When it comes to what Australia can learn from New York, it’s fair to say that the local startup ecosystem is well aware of its weaknesses and what it needs to do better. However, the Aussies overseas believe we’re more or less on the right track.

“From the outside looking in, it appears to be developing very well, but it doesn’t seem quite there in terms of all of the elements that make a startup ecosystem successful,” Giles says, identifying the need for more investment in early stage ventures as a key issue.

With Ainsworth highlighting the easy division of shares among team members as one of the best policies in the US, the recent resolution by the Australian government of the six year old Employee Share Scheme mess is another boost – and the moves being made here are being watched in the US.
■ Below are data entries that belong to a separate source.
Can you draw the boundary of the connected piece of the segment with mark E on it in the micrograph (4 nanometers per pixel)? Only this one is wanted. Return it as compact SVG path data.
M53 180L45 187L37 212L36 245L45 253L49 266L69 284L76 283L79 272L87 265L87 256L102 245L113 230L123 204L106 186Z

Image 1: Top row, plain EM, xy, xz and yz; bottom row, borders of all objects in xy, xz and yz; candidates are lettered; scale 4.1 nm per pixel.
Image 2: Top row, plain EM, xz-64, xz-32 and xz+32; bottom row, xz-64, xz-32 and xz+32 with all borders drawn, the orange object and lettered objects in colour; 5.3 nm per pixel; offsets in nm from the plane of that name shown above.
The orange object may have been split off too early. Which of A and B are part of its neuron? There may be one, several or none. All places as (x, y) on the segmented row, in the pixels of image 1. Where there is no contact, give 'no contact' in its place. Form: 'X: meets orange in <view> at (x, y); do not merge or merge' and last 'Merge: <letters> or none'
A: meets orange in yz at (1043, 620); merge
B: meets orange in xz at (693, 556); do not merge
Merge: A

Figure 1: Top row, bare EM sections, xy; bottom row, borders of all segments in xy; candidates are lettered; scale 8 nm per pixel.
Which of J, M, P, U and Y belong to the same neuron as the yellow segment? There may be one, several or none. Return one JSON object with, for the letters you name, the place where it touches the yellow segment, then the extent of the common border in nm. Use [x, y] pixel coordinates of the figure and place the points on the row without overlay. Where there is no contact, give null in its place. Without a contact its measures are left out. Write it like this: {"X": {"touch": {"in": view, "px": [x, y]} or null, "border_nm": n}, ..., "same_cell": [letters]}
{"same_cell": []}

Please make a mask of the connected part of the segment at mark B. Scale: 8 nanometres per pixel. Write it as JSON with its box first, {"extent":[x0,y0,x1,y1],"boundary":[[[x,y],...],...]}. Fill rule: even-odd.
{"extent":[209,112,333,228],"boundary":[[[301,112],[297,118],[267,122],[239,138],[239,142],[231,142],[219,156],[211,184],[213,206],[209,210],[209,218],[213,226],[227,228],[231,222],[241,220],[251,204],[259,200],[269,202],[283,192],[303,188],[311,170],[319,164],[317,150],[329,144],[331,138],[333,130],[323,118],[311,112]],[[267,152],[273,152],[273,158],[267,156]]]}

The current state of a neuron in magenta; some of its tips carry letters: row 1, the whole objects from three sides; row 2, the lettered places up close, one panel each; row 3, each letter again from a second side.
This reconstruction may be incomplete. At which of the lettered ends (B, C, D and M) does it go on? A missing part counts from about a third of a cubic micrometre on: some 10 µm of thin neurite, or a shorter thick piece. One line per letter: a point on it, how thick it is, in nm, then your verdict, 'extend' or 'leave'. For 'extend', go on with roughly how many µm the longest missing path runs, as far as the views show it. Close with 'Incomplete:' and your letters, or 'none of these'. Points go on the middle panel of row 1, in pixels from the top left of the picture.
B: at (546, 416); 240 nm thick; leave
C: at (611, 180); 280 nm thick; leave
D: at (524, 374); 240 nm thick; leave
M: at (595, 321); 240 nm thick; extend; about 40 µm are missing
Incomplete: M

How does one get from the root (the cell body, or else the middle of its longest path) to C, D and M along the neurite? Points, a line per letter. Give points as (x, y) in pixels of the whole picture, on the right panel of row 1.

“I’ve noticed an increasing interest in Australian startups from the US, particularly in FinTech. More than just interest in Australian startups, the interest to me appears to be with Australia as a market to expand into for US startups,” Giles says.

Perhaps one of the most important things Australia can learn from New York is to get over its put-upon little brother syndrome and retire the term ‘brain drain’ once and for all. The startup world as a whole is full of expats and expansion and, though it can’t be denied that large numbers of young Australian talent are still choosing to head overseas, it may sometimes just be that, like Sinatra, they’ve always been dreaming of New York.

Eventually, like Didion, they may end up saying goodbye to all that and coming home.